Lavender and Parvati and the rabbit and ugh. Okay, this has very little to do with the actual incident here, but if I could make any honest complaint about how Rowling depicts the student body (aside from representation issues), it’s the fact that all the not-Hermione girls in Harry’s year are so… I’m trying to think of a better word than stereotypical? They’re all hyper-girly and gossipy and have very few distinct opinions or thoughts. Whereas Dean, Neville, and Seamus are all clear individuals. I understand that it’s sort of intentional here; pretty much any school experience involves some kids like Parvati and Lavender, but it stands out when their characterization is so thin on the ground. Not all the girls at Hogwarts are like this, but we don’t spend time with those girls, really. With the Angelina Johnsons and Alicia Spinnets. And I wish we did. I suppose this could be defined as a fault with Harry—despite the third person narration, we are definitely getting these stories primarily from his perspective, and Harry doesn’t really take much interest in fostering female friendships outside of Hermione (until Luna, which is part of the reason why her arrival is such a boon).
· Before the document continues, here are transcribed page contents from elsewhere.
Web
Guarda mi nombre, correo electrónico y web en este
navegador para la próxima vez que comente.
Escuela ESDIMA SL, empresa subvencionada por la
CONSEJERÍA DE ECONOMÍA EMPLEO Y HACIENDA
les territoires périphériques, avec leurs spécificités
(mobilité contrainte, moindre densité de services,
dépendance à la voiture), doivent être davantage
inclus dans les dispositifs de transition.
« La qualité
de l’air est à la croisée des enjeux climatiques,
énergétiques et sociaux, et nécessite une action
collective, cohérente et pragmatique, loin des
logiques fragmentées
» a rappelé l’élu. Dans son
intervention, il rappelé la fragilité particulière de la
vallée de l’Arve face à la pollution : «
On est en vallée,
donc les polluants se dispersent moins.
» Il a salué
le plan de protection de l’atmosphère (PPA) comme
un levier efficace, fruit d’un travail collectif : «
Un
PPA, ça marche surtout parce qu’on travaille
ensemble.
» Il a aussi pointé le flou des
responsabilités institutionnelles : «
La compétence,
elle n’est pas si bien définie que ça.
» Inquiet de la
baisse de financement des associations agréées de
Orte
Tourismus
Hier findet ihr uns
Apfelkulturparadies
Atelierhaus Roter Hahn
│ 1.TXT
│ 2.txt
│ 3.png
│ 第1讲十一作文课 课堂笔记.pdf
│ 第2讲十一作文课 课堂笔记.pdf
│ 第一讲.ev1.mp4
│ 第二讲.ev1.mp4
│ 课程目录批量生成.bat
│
Harry getting tea in Lupin’s office is one of my favorite scenes in the book. Remus wins the not-a-real-award for most perceptive, unpretentious teacher Hogwarts has ever hired. Upon realizing that Harry has been left behind for the Hogsmeade jaunt, he offers Harry a fun way to pass the time without making it all weird, i.e. “Hey, Harry! I notice you’re wandering the castle ALONE—you must be so sad! Come hang out with a cool adult!” He pulls the whole look-at-this-fun-thing-I-just-got card, which helpfully segues into Harry admitting he’s upset about not getting the chance to tackle the boggart. In true teenager form, it never occurs to Harry that Lupin is not in his brain, and therefore could not know what his fear was. So the assumption that his professor thought he couldn’t handle the boggart is… actually pretty dumb, when everyone knows he has faced Voldemort. Of course that would be the most likely possibility in any teacher’s mind.
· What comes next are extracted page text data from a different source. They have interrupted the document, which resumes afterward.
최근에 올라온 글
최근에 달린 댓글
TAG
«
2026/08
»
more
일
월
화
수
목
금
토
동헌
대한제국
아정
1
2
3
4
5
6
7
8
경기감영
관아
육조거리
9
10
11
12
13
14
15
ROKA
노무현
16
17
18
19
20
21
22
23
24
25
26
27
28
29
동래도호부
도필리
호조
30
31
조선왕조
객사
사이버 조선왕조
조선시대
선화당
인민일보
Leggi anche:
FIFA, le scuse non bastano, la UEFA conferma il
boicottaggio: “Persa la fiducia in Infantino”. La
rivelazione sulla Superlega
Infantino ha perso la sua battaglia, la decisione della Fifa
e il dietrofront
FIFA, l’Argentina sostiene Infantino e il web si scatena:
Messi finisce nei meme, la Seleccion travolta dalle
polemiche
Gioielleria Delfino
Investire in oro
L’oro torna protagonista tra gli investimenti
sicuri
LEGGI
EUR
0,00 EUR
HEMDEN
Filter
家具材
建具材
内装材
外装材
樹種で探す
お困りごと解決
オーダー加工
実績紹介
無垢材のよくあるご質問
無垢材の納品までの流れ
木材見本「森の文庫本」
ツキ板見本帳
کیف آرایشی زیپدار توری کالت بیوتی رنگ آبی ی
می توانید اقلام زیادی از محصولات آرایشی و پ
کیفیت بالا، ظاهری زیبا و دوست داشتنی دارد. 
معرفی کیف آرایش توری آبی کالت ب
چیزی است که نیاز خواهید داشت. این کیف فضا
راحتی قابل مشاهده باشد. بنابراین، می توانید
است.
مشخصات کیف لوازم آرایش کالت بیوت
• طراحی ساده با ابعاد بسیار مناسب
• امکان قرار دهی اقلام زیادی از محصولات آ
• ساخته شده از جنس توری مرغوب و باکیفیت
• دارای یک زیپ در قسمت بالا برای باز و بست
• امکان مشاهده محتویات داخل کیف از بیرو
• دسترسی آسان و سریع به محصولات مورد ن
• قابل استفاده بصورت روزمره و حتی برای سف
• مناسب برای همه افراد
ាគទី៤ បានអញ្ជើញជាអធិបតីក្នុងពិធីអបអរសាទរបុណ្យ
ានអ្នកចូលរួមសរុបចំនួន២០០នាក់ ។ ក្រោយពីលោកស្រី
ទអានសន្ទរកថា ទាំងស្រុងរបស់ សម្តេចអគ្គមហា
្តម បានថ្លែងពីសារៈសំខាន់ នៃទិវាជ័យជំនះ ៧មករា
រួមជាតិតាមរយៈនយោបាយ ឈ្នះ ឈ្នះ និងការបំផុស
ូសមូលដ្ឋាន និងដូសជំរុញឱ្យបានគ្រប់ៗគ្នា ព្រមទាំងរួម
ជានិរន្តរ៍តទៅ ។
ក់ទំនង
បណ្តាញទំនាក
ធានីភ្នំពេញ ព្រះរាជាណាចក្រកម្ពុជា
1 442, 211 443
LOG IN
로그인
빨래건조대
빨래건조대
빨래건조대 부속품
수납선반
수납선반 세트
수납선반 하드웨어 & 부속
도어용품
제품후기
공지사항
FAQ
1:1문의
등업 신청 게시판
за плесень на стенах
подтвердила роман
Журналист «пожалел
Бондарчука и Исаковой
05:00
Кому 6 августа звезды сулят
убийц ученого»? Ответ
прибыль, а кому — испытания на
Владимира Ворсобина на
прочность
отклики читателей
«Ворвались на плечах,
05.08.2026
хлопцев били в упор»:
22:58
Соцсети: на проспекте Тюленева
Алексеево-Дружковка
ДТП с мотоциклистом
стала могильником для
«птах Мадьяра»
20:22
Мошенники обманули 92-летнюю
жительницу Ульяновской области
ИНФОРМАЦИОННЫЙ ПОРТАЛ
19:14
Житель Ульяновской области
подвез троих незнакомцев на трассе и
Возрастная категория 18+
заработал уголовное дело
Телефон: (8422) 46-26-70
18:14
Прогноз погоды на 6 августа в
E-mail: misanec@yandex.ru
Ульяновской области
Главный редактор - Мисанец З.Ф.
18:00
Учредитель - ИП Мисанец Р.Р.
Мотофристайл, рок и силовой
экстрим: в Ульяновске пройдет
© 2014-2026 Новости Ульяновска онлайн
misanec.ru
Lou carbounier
And then Snape delivers the Wolfsbane Potion, and Harry thinks it’s poison, and even without knowing for sure what Snape’s intentions are everything is hilarious. With Harry’s incredibly unsubtle hints to Remus, and the professor’s seeming cluelessness. (He must be trying so hard not to laugh—there’s no way he could miss what Harry’s suggesting.) I always found Snape’s concern in this scene so telling; you know the potion can’t just be for a cold when he’s giving such careful instructions for its ingestion. Why would he care if Remus Lupin is feeling under the weather? There’s a real fear there, fear of what Remus is and what he’s capable of. We just don’t have the information to recognize that concern for what it is.
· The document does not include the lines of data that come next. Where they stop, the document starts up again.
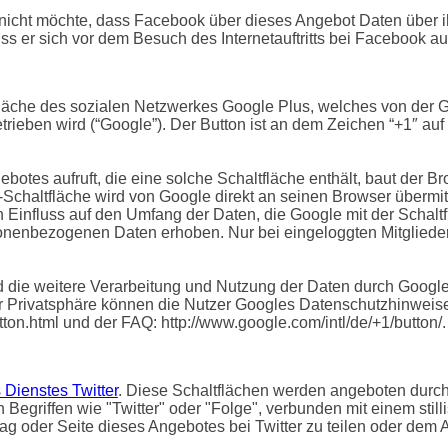
 nicht möchte, dass Facebook über dieses Angebot Daten über 
ss er sich vor dem Besuch des Internetauftritts bei Facebook a
läche des sozialen Netzwerkes Google Plus, welches von der G
rieben wird (“Google”). Der Button ist an dem Zeichen “+1″ au
otes aufruft, die eine solche Schaltfläche enthält, baut der B
″-Schaltfläche wird von Google direkt an seinen Browser übermi
n Einfluss auf den Umfang der Daten, die Google mit der Schal
rsonenbezogenen Daten erhoben. Nur bei eingeloggten Mitglied
ie weitere Verarbeitung und Nutzung der Daten durch Google
r Privatsphäre können die Nutzer Googles Datenschutzhinweise
tton.html und der FAQ: http://www.google.com/intl/de/+1/button/.
 Dienstes Twitter
. Diese Schaltflächen werden angeboten durch d
egriffen wie "Twitter" oder "Folge", verbunden mit einem stilli
rag oder Seite dieses Angebotes bei Twitter zu teilen oder dem An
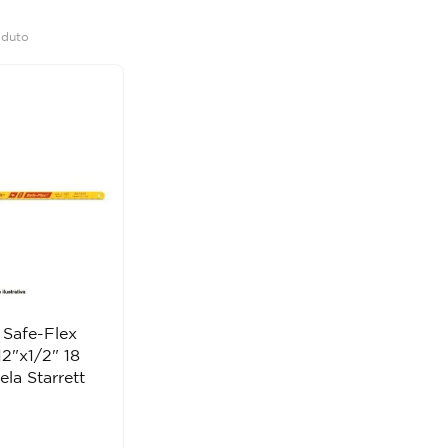
oduto
 Safe-Flex
2"x1/2" 18
la Starrett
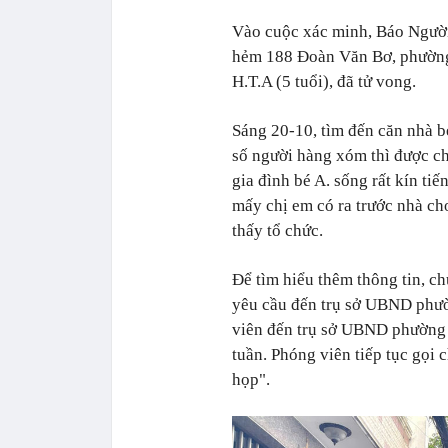
Vào cuộc xác minh, Báo Người 
hẻm 188 Đoàn Văn Bơ, phường 
H.T.A (5 tuổi), đã tử vong.
Sáng 20-10, tìm đến căn nhà b
số người hàng xóm thì được ch
gia đình bé A. sống rất kín ti
mấy chị em có ra trước nhà ch
thấy tổ chức.
Để tìm hiểu thêm thông tin, c
yêu cầu đến trụ sở UBND phườn
viên đến trụ sở UBND phường 9
tuần. Phóng viên tiếp tục gọi 
họp".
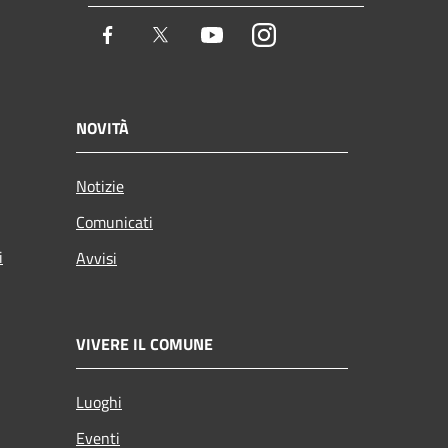
Facebook
Twitter
Youtube
Instagram
NOVITÀ
Notizie
Comunicati
i
Avvisi
VIVERE IL COMUNE
Luoghi
Eventi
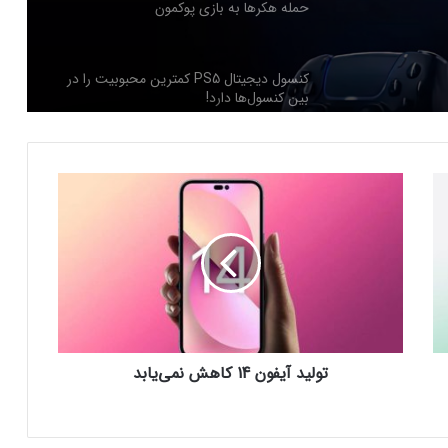
حمله هکرها به بازی پوکمون
کنسول دیجیتال PS5 کمترین محبوبیت را در
بین کنسول‌ها دارد!
اینفوگرافیک: در سال ۲۰۲۵ منتظر این
ت
بازی‌های ویدئویی جذاب باشید
و
ل
ی
رفع فیلتر گوگل پلی به حل مشکلات سازندگان
د
بازی‌ها کمک خواهد کرد؟
آ
ی
ف
جذب سرمایه ۱۰ میلیون دلاری توسط شرکت
و
بازی‌سازی ترکیه‌ای از سوئد
تولید آیفون 14 کاهش نمی‌یابد
ن
1
4
ک
شبکه پلی‌استیشن (PSN) دچار اختلالات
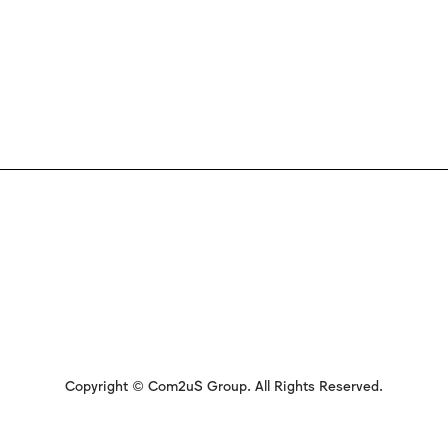
Copyright © Com2uS Group. All Rights Reserved.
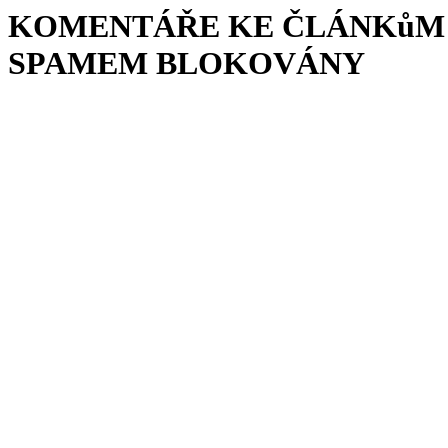
KOMENTÁŘE KE ČLÁNKůM 
SPAMEM BLOKOVÁNY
Of course, it only irks Snape more that Remus spends his time being as guileless and sweet as possible: “I was just showing Harry my grindylow.” *blinkblink* *bigwerewolfeyes* Yes, god stop it, stop being so pleasant and lovely, YOU WERE THE WORST MARAUDER, DON’T LIE. MAKING EVERYONE THINK YOU WERE SO UNASSUMING AND DARLING.

I always particularly loved the line, “Pity sugar makes it useless,” in regard to the potion. Nothing better communicates how bad it must taste than that.

I know it sucks that Harry can’t go to Hogsmeade the first time around, but if my friends returned and dumped a bucket of magic candy in my lap, I think I’d cheer up right quick. The fact that Halloween is one of the biggest holidays in this series—clearly just because they’re magic wizard people—was always a favorite bit for me. I would like to instate Halloween feasts and festivities every year too, in addition to costumes. Come on, Muggle world. We can go bigger.

And then we finish on the loveliest cliffhanger. Peeves is exactly the perfect person to deliver the punch, too—Oops! Butterfingers! Sirius Black in the castle! Gee, how’d that happen?